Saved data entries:

|---|

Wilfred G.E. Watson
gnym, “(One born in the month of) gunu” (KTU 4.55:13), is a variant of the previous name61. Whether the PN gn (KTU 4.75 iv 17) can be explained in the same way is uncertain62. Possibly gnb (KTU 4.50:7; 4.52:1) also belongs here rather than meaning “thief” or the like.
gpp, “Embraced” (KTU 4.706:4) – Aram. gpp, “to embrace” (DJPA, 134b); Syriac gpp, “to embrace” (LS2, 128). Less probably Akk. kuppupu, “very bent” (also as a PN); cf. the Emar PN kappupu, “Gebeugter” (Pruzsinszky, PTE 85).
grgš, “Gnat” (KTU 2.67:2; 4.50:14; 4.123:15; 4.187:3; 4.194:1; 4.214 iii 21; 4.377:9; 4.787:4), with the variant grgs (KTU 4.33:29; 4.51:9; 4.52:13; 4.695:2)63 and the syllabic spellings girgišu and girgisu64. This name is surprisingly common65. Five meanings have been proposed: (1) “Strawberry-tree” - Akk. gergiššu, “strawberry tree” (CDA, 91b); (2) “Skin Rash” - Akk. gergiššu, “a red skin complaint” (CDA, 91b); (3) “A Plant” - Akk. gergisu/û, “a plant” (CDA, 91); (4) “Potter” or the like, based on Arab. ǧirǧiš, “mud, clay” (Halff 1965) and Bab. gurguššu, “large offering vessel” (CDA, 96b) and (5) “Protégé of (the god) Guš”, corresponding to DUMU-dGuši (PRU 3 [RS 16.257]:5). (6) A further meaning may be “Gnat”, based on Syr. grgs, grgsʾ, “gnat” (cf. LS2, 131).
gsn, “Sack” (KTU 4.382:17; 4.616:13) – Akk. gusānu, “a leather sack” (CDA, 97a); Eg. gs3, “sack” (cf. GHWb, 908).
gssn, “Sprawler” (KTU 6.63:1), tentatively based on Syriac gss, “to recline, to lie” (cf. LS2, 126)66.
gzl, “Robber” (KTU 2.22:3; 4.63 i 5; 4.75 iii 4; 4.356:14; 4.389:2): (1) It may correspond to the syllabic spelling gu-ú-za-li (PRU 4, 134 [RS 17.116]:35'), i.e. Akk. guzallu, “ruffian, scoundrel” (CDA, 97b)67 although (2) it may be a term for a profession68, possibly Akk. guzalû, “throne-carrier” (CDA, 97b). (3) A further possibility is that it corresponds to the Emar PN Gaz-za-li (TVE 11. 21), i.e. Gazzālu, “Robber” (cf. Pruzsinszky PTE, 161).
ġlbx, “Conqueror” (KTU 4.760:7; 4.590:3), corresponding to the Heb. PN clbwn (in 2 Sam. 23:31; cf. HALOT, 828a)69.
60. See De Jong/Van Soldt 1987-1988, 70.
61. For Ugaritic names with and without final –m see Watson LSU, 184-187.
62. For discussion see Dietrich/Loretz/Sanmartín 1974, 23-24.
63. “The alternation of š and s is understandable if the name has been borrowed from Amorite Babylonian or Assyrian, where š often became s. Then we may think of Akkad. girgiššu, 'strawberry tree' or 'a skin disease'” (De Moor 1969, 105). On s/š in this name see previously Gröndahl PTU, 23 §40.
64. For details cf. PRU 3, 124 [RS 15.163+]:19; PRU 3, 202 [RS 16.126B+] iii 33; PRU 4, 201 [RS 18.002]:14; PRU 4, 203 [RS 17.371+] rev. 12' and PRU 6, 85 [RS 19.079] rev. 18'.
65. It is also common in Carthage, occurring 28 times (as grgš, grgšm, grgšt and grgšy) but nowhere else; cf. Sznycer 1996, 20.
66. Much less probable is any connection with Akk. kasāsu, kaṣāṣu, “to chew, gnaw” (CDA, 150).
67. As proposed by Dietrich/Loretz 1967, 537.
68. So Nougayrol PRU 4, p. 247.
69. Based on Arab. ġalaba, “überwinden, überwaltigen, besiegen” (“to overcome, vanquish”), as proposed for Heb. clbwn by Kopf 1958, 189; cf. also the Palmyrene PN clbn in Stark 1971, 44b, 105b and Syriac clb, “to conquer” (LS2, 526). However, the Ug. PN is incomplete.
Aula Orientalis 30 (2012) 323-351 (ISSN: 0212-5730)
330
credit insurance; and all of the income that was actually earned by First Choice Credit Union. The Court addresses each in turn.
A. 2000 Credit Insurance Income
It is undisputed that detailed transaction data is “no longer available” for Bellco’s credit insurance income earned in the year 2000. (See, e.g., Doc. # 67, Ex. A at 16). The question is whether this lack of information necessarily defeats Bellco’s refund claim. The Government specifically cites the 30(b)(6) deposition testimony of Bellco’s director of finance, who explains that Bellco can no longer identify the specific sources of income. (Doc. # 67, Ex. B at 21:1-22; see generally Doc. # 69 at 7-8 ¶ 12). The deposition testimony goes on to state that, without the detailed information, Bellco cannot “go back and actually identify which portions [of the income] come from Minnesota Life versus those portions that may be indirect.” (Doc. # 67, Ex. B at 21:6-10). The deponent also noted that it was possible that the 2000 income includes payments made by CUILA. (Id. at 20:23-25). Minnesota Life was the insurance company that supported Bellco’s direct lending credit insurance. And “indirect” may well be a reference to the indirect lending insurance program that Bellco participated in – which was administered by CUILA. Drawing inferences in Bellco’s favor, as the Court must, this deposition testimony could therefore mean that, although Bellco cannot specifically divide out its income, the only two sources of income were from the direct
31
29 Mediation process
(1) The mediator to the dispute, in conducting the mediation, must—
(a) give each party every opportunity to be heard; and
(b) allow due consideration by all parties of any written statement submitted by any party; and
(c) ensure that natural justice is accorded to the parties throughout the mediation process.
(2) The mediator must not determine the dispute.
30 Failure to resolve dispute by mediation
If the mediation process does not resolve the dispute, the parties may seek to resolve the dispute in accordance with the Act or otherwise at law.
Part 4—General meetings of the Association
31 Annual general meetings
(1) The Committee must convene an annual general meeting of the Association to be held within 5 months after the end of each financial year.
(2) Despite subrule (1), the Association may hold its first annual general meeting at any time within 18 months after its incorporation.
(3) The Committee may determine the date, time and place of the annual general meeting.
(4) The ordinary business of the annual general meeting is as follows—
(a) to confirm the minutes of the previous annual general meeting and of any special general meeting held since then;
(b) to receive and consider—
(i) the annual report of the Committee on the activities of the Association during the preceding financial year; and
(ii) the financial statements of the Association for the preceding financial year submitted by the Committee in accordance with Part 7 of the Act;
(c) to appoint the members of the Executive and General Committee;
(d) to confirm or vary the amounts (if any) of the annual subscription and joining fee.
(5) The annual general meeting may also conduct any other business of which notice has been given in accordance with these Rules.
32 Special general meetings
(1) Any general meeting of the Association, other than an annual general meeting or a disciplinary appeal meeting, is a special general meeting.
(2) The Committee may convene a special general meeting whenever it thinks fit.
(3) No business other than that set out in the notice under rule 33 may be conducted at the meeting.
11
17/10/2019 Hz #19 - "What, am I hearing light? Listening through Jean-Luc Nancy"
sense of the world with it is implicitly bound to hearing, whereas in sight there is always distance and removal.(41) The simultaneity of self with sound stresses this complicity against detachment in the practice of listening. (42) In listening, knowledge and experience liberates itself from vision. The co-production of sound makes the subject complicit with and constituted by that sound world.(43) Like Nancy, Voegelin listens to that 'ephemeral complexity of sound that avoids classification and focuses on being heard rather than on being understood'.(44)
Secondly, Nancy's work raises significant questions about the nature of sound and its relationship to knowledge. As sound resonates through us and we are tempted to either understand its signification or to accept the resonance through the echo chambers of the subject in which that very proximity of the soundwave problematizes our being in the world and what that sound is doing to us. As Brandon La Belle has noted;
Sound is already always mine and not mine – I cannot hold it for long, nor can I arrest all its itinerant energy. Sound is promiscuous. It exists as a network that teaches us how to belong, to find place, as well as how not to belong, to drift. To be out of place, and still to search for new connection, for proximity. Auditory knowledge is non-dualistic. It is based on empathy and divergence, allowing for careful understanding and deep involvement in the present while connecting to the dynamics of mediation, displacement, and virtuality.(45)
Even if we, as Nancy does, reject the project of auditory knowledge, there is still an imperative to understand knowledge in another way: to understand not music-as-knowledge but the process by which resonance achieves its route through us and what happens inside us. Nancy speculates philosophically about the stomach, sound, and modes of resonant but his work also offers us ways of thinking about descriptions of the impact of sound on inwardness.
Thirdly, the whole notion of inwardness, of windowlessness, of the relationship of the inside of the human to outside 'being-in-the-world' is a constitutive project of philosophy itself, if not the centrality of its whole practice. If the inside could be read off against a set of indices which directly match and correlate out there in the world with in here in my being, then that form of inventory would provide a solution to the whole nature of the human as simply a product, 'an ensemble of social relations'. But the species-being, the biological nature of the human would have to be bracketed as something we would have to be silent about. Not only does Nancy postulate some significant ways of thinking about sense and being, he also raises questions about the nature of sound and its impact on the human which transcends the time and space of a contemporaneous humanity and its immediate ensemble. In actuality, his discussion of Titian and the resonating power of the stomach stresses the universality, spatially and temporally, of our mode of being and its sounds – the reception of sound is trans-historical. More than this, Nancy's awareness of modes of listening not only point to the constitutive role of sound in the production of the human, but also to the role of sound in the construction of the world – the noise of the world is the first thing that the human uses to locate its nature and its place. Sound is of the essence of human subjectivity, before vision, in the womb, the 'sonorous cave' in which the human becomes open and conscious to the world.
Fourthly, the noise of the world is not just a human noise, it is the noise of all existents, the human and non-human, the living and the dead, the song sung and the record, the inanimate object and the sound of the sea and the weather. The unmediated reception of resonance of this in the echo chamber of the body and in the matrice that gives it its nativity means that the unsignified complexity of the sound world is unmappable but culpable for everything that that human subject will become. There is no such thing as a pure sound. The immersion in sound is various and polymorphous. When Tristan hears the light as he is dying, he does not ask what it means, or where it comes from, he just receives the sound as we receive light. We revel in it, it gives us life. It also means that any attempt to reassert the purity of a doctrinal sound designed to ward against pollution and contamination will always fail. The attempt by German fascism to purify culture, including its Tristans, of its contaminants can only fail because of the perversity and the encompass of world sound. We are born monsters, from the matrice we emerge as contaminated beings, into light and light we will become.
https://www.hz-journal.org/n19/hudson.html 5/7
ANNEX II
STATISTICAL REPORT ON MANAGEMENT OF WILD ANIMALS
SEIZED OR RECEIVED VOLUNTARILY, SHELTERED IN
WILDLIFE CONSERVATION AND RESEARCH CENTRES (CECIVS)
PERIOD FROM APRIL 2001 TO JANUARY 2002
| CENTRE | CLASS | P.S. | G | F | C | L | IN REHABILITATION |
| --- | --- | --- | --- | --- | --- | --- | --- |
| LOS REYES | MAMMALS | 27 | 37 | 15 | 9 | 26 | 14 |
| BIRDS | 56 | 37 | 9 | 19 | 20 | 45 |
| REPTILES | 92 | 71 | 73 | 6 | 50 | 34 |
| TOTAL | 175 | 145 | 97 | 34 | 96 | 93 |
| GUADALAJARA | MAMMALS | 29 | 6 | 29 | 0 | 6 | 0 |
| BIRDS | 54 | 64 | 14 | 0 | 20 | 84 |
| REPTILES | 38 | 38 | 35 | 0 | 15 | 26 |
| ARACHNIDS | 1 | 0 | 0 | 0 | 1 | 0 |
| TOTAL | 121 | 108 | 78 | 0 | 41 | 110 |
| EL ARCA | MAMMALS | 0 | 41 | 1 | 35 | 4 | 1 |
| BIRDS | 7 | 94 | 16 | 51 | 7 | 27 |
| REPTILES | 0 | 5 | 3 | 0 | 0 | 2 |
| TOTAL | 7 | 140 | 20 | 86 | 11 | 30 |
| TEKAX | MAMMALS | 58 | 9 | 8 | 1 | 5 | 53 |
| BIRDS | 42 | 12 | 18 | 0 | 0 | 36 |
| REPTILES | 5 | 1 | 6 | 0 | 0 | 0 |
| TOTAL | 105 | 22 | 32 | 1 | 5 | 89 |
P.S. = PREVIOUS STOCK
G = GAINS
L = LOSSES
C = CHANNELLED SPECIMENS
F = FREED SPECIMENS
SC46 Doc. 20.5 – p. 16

|---|

**Exercise aim:**
Give the exact lines, and only those, from the line containing "67. As proposed by Dietrich/Loretz 1967, 537." through the line containing "Aula Orientalis 30" in the entries above.

**Answer below:**
67. As proposed by Dietrich/Loretz 1967, 537.
68. So Nougayrol PRU 4, p. 247.
69. Based on Arab. ġalaba, “überwinden, überwaltigen, besiegen” (“to overcome, vanquish”), as proposed for Heb. clbwn by Kopf 1958, 189; cf. also the Palmyrene PN clbn in Stark 1971, 44b, 105b and Syriac clb, “to conquer” (LS2, 526). However, the Ug. PN is incomplete.
Aula Orientalis 30 (2012) 323-351 (ISSN: 0212-5730)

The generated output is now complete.